In Tad Buhman’s own words “At Expedia, we want to be analysts, not report writers. Tableau allows users to uncover hidden patterns, irregularities and gain awareness. Our job was to make the data accessible, consistent and reliable for business users”
Along the way, Expedia’s team imparted some best practices about how to think about agile design. This included the importance of having loosely coupled interfaces (i.e. it was important that each component was not too tightly integrated nor interdependent, allowing for independent development which didn’t have to happen in sequence) and the importance of prototyping (They created working components to leverage AWS and get the most out of testing various services). Expedia also shared numerous techniques and dos and don’ts to the optimize performance of Tableau on AWS data and other data sources.
You can watch the Expedia talk in full here.
Tableau on Amazon Redshift best practices whitepaper
Last week also marked the launch of the newest version of Tableau’s “Optimizing your Amazon Redshift and Tableau Software Deployment for Better Performance” (aka the Tableau on Redshift Best Practices paper). Amazon Redshift and Tableau Software are two powerful technologies in a modern analytics toolkit. They are integrated out-of-the-box, so you can connect Tableau to your Amazon Redshift data warehouse with minimal time or effort. It’s important to understand how to optimize each tool when integrating the two together: doing so can yield considerable performance gains and ultimately shorten deployment cycles. This paper introduces infrastructure advice as well as tips and hints to make the joint solution more efficient and performant. Read the full whitepaper here.

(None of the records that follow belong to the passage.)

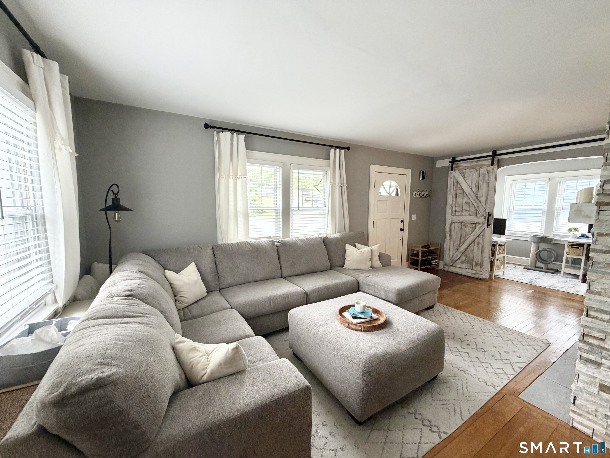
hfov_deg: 102.1
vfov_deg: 85.7
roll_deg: -0.2
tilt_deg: -5.3
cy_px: 229
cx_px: 305
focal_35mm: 14
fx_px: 247
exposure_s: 1/74
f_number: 2.2
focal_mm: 2.22
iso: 320
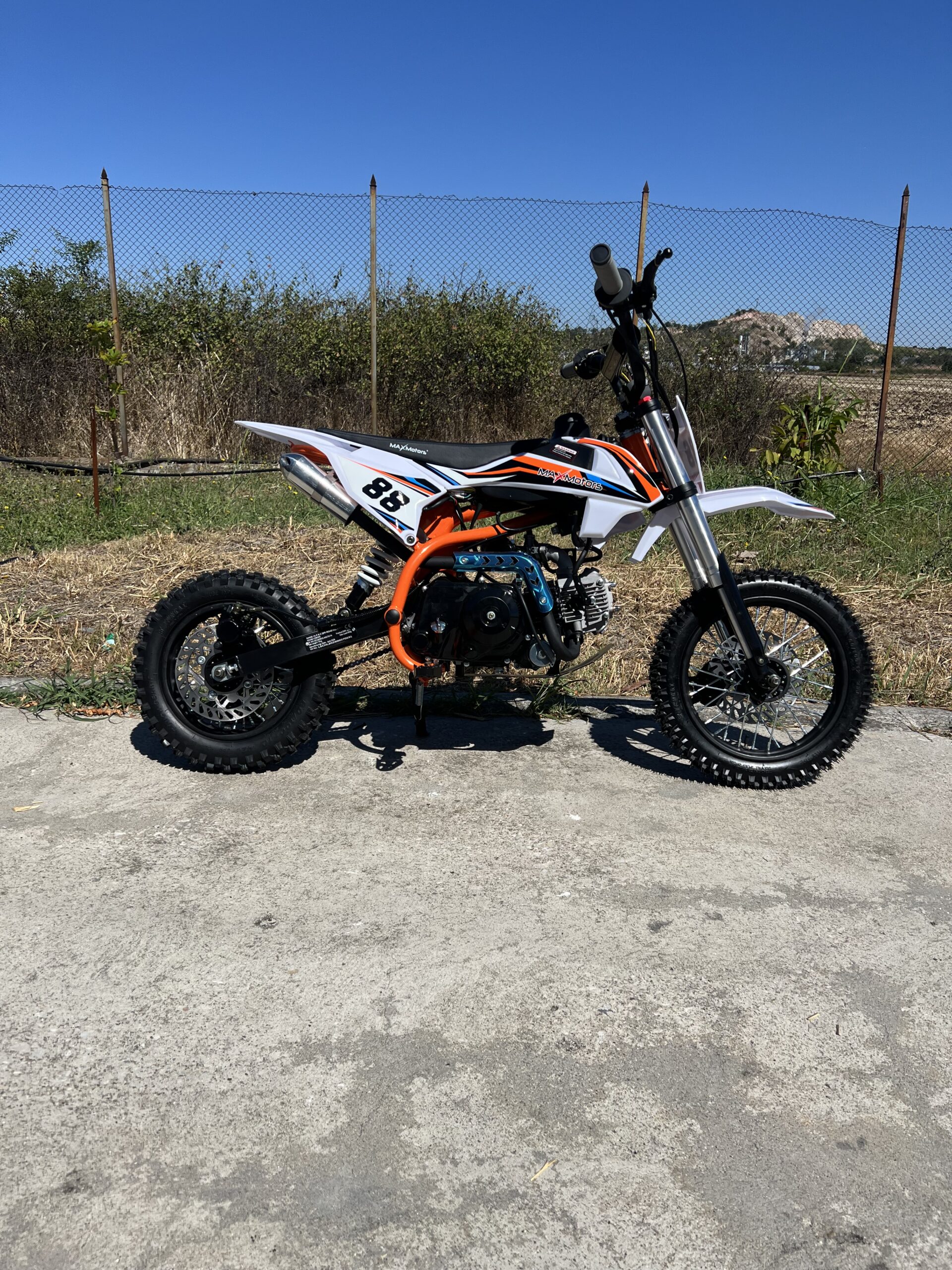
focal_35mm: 26
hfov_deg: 53.1
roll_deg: +0.8
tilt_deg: -13.1
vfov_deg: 67.3
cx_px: 476
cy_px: 635
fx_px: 953
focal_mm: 5.7
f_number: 1.5
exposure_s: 1/6579
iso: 50
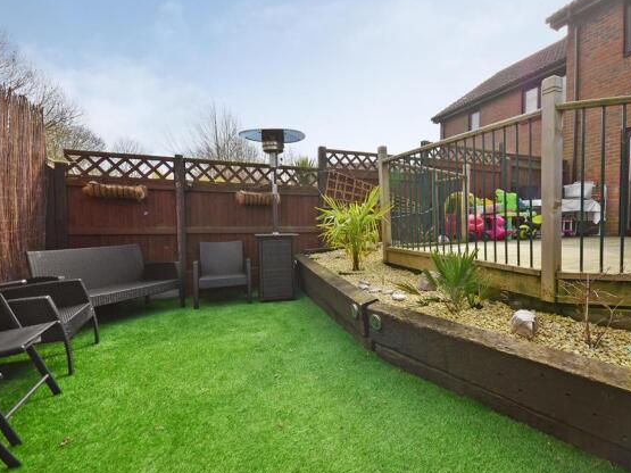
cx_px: 364
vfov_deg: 74.7
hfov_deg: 90.4
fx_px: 310
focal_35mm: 17
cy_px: 234
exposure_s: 1/250
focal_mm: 10
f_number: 8
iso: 200
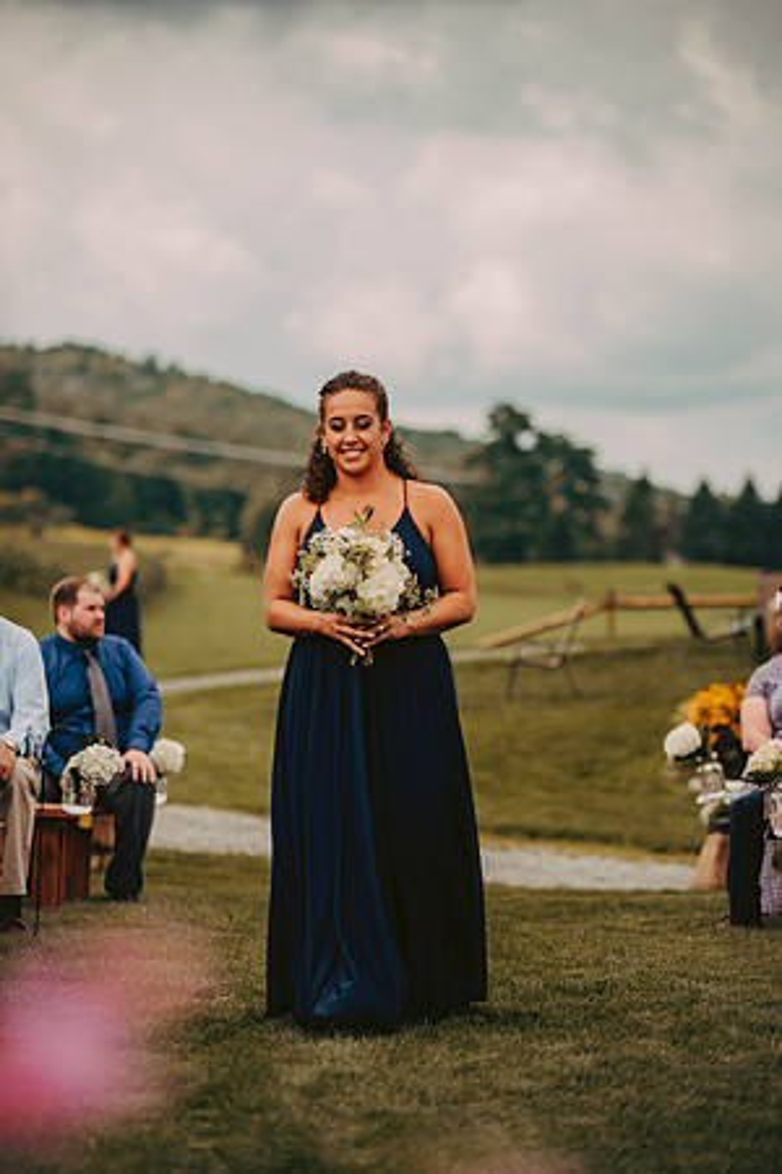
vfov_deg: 15.8
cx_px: 391
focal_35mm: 130
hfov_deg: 10.5
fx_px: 4236
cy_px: 587
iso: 200
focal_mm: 130
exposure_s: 1/2000
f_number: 2.8
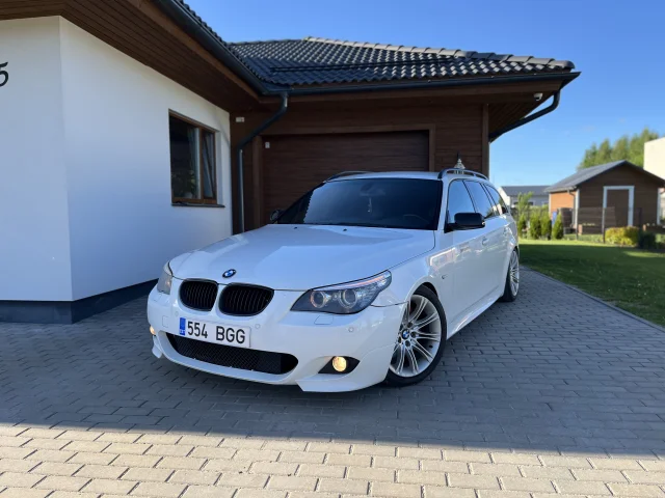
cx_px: 332
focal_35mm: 26
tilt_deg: -4.9
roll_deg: +1.0
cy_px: 249
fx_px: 499
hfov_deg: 67.3
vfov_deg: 53.1
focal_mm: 5.1
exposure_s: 1/967
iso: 50
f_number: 1.6
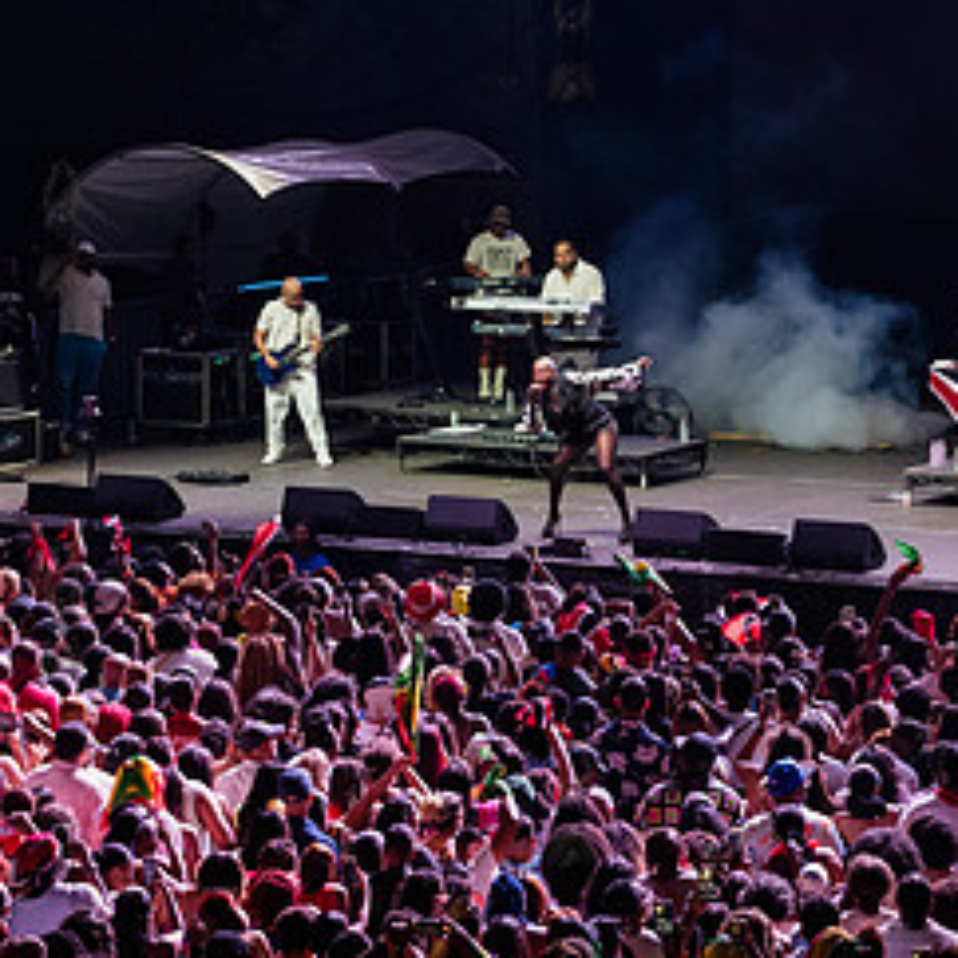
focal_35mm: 135
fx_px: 4227
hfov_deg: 12.9
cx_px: 570
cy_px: 414
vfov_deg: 12.9
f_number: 4
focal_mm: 66
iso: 4000
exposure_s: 1/400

Reinventing flexibility at our booth!
We also had a ton of fun showcasing our platform to customers and partners on the trade show floor. This interactive back wall display was a big hit and allowed customers an opportunity to engage and visualize how Tableau could help them see and understand data flowing through the AWS stack.
The more we integrate with the wide world of AWS, the wider the range of possibilities for our customers. As you can see, it was an exciting week. We were fortunate to talk to many of you, and we heard what you want to do with your analytics in the cloud. We'll be taking that into account as we continue to build on our deep partnership with AWS.